Aujourd'hui, la Société des Ocres de France, seule entreprise ocrière encore en activité en Europe, exploite les gisements d'ocre de Gargas et fabrique des couleurs dans son usine du Pays d'Apt.
Ocre rouge:
L'ocre rouge est une argile ocreuse rouge.
C'est une terre argileuse et siliceuse, colorée par des oxydes de fer rouge.
Employée comme pigment, on la trouve sous des noms divers : rouge de Prusse, rouge d'Anvers ou rouge de Hollande.
Les gisements d'ocres sont nombreux mais les ocres rouges naturelles sont plus rares. La France, l'Allemagne et l'Italie en produisent. La Ste des Ocres de France est le dernier producteur en France d'Ocres.
Vitruve mentionne l'usta qui est de l'ocre jaune brûlée donc de couleur rouge et Pline utilise ce terme pour le minium et l'ocre rouge. Les auteurs classiques mentionnent souvent une terre rouge appelée la synopsis provenant de la ville de Sinope.
Composition:
Les ocres rouges sont des oxydes de fer naturels (PR102) ou synthétiques (PR101).
Les ocres rouges naturelles peuvent être extraites à l'état naturel ou produites artificiellement par calcination de l'ocre jaune (oxyde de fer jaune). L'ocre rouge synthétique est un oxyde de fer rouge.
L'oxyde ferrique hydraté se déshydrate au-dessus de 250 °C. Le degré de température influence la composition de l'ocre rouge.
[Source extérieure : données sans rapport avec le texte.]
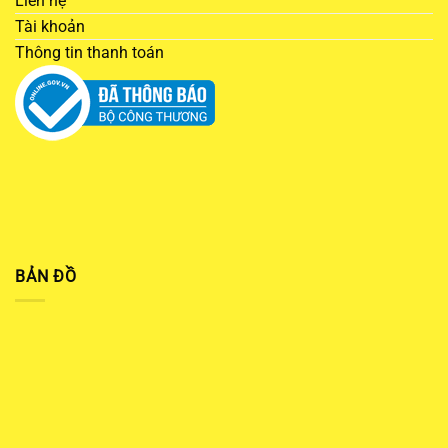
Liên hệ
Tài khoản
Thông tin thanh toán
BẢN ĐỒ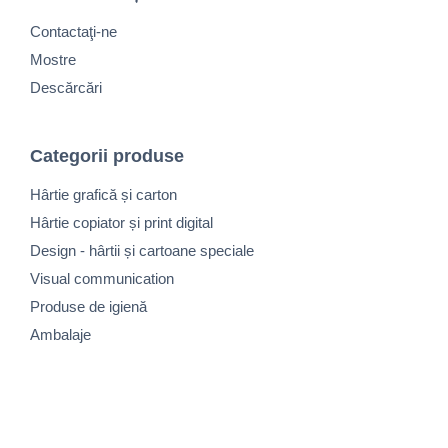
Contactaţi-ne
Mostre
Descărcări
Categorii produse
Hârtie grafică și carton
Hârtie copiator și print digital
Design - hârtii și cartoane speciale
Visual communication
Produse de igienă
Ambalaje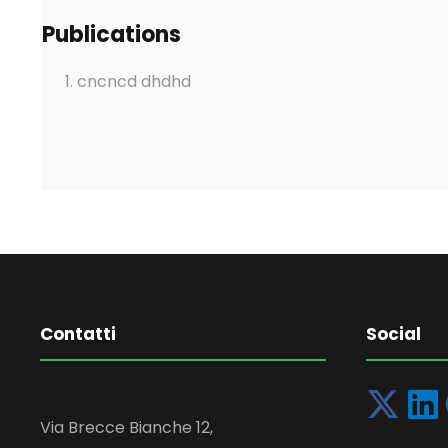
Publications
cncncd dhdhd
Contatti
Social
Via Brecce Bianche 12,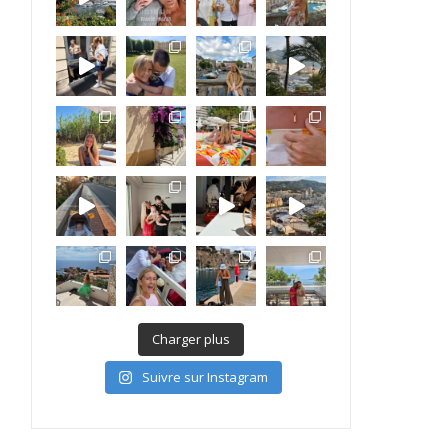
Charger plus
Suivre sur Instagram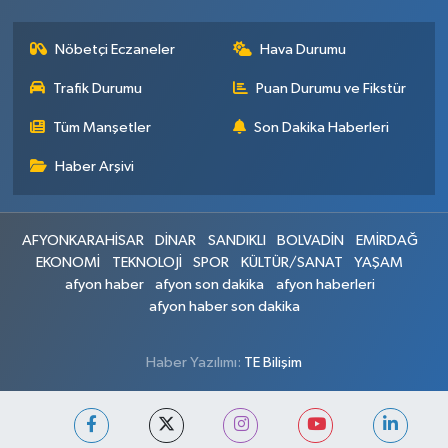
Nöbetçi Eczaneler
Hava Durumu
Trafik Durumu
Puan Durumu ve Fikstür
Tüm Manşetler
Son Dakika Haberleri
Haber Arşivi
AFYONKARAHİSAR
DİNAR
SANDIKLI
BOLVADİN
EMİRDAĞ
EKONOMİ
TEKNOLOJİ
SPOR
KÜLTÜR/SANAT
YAŞAM
afyon haber
afyon son dakika
afyon haberleri
afyon haber son dakika
Haber Yazılımı:
TE Bilişim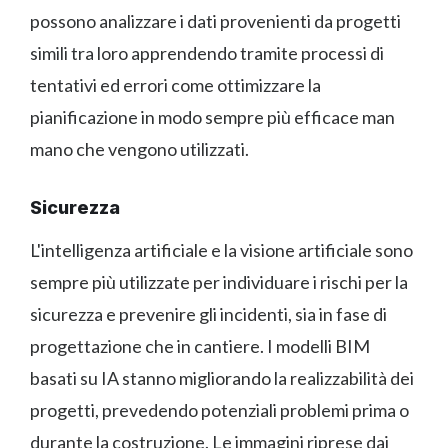
possono analizzare i dati provenienti da progetti
simili tra loro apprendendo tramite processi di
tentativi ed errori come ottimizzare la
pianificazione in modo sempre più efficace man
mano che vengono utilizzati.
Sicurezza
L'intelligenza artificiale e la visione artificiale sono
sempre più utilizzate per individuare i rischi per la
sicurezza e prevenire gli incidenti, sia in fase di
progettazione che in cantiere. I modelli BIM
basati su IA stanno migliorando la realizzabilità dei
progetti, prevedendo potenziali problemi prima o
durante la costruzione. Le immagini riprese dai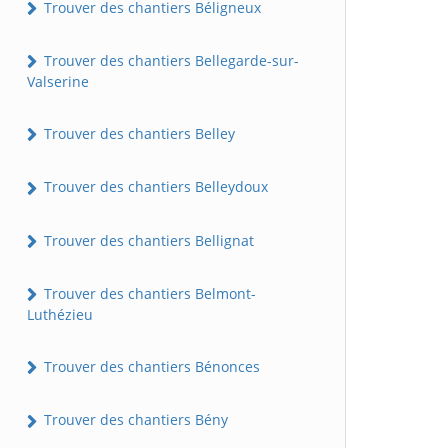
Trouver des chantiers Béligneux
Trouver des chantiers Bellegarde-sur-
Valserine
Trouver des chantiers Belley
Trouver des chantiers Belleydoux
Trouver des chantiers Bellignat
Trouver des chantiers Belmont-
Luthézieu
Trouver des chantiers Bénonces
Trouver des chantiers Bény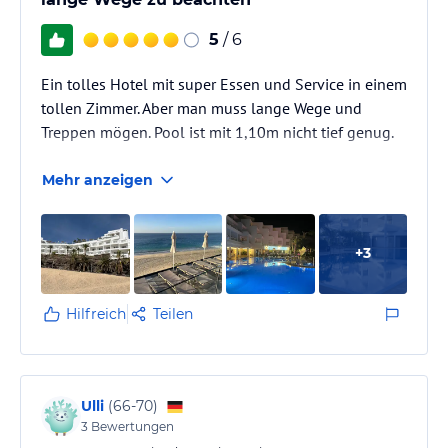
5
/ 6
Ein tolles Hotel mit super Essen und Service in einem
tollen Zimmer. Aber man muss lange Wege und
Treppen mögen. Pool ist mit 1,10m nicht tief genug.
Mehr anzeigen
+
3
Hilfreich
Teilen
Ulli
(
66-70
)
3
Bewertungen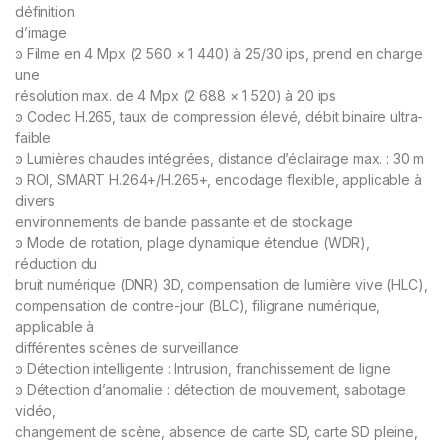
définition
d’image
ͽ Filme en 4 Mpx (2 560 × 1 440) à 25/30 ips, prend en charge
une
résolution max. de 4 Mpx (2 688 × 1 520) à 20 ips
ͽ Codec H.265, taux de compression élevé, débit binaire ultra-
faible
ͽ Lumières chaudes intégrées, distance d’éclairage max. : 30 m
ͽ ROI, SMART H.264+/H.265+, encodage flexible, applicable à
divers
environnements de bande passante et de stockage
ͽ Mode de rotation, plage dynamique étendue (WDR),
réduction du
bruit numérique (DNR) 3D, compensation de lumière vive (HLC),
compensation de contre-jour (BLC), filigrane numérique,
applicable à
différentes scènes de surveillance
ͽ Détection intelligente : Intrusion, franchissement de ligne
ͽ Détection d’anomalie : détection de mouvement, sabotage
vidéo,
changement de scène, absence de carte SD, carte SD pleine,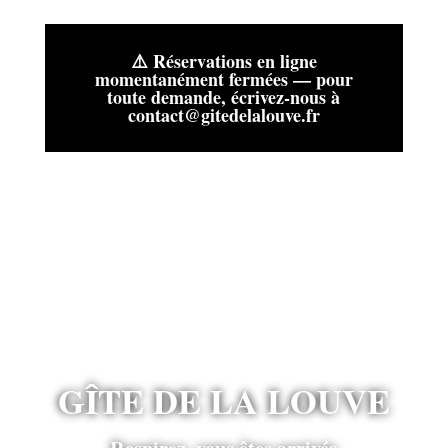
⚠️ Réservations en ligne
momentanément fermées — pour
toute demande, écrivez-nous à
contact@gitedelalouve.fr
GÎTE DE LA LOUVE
Respirez, vous êtes arrivés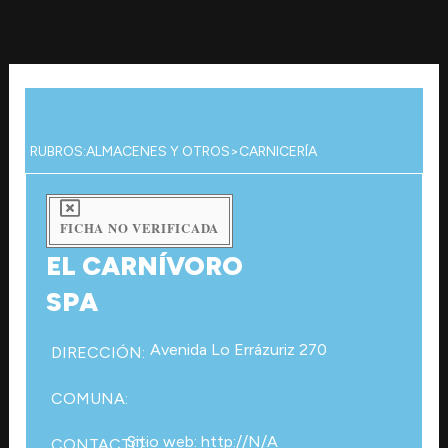
Ir
al
contenido
RUBROS:
ALMACENES Y OTROS
>
CARNICERÍA
FICHA NO VERIFICADA
EL CARNÍVORO
SPA
Avenida Lo Errázuriz 270
DIRECCIÓN:
COMUNA:
Sitio web: http://N/A
CONTACTO: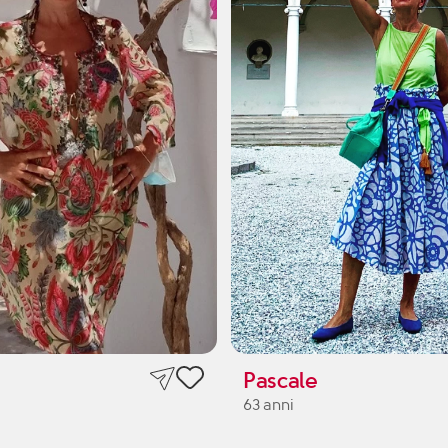
Pascale
63 anni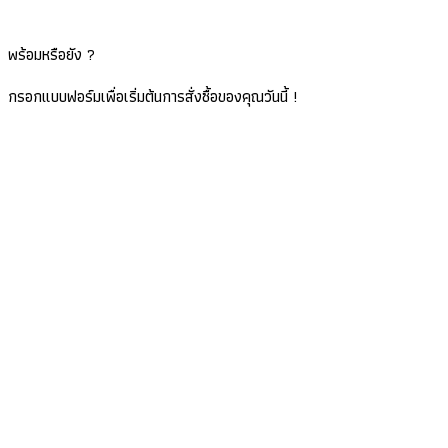
พร้อมหรือยัง ?
กรอกแบบฟอร์มเพื่อเริ่มต้นการสั่งซื้อของคุณวันนี้ !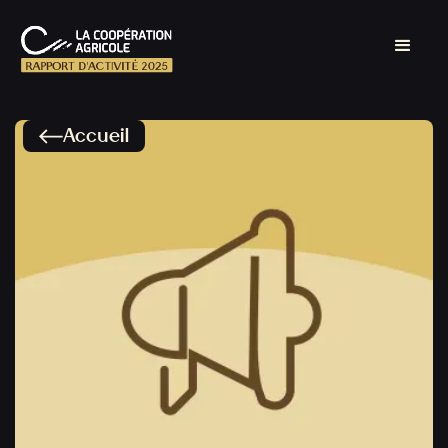
Accueil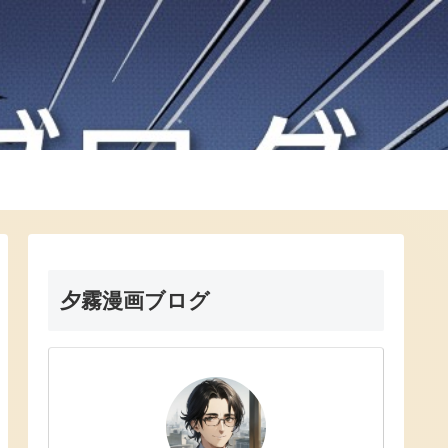
夕霧漫画ブログ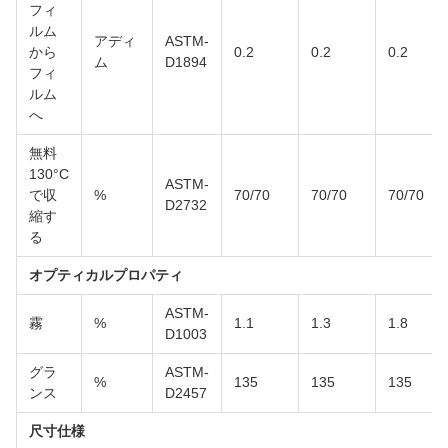
フィ
ルム
アディ
ASTM-
から
0.2
0.2
0.2
ム
D1894
フィ
ルム
へ
無料
130°C
ASTM-
で収
%
70/70
70/70
70/70
D2732
縮す
る
オプティカルプロパティ
ASTM-
霧
%
1.1
1.3
1.8
D1003
グラ
ASTM-
%
135
135
135
ンス
D2457
尺寸仕様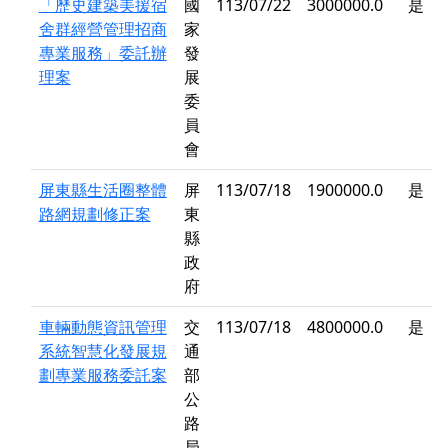
「歷史建築美援宿
國
113/07/22
3000000.0
是
舍群經營管理招商
家
專業服務」委託辦
發
理案
展
委
員
會
屏東縣生活圈整體
屏
113/07/18
1900000.0
是
路網規劃修正案
東
縣
政
府
車輛動態資訊管理
交
113/07/18
4800000.0
是
系統智慧化發展規
通
劃專業服務委託案
部
公
路
局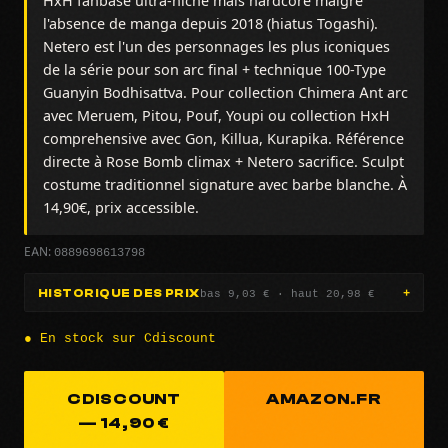
HxH fanbase ultra-niche mais hardcore malgré
l'absence de manga depuis 2018 (hiatus Togashi).
Netero est l'un des personnages les plus iconiques
de la série pour son arc final + technique 100-Type
Guanyin Bodhisattva. Pour collection Chimera Ant arc
avec Meruem, Pitou, Pouf, Youpi ou collection HxH
comprehensive avec Gon, Killua, Kurapika. Référence
directe à Rose Bomb climax + Netero sacrifice. Sculpt
costume traditionnel signature avec barbe blanche. À
14,90€, prix accessible.
0889698613798
EAN:
bas 9,03 € · haut 20,98 €
HISTORIQUE DES PRIX
● En stock sur Cdiscount
CDISCOUNT
AMAZON.FR
— 14,90 €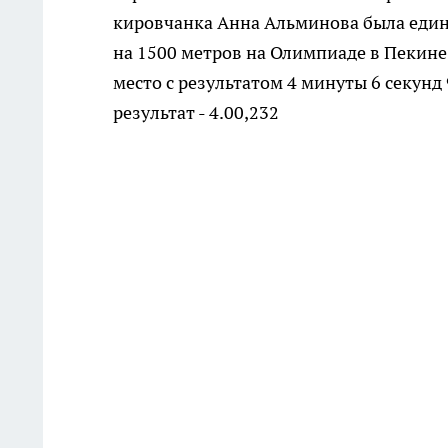
кировчанка Анна Альминова была един
на 1500 метров на Олимпиаде в Пекине.
место с результатом 4 минуты 6 секунд 
результат - 4.00,232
Les ocres dont la température de calcination n'a pas dépassé 250 °C réabsorbent l'eau une fois exposées à l'air humide.
Pour l'ocre rouge, l'hématite de formule Fe2O3. Les ocres peuvent contenir des impuretés, la nature et la proportion de ces dernières dépendent de la provenance des terres.
Selon Pline, l'ocre rouge est fabriquée en calcinant de l'ocre jaune dans des pots neufs, lutés d'argile sur leur pourtour. Il spécifie que plus elle a brûlé sur le foyer meilleure elle est. Vitruve mentionne que l'ocre rouge était calcinée jusqu'à incandescence puis éteinte brutalement dans du vinaigre.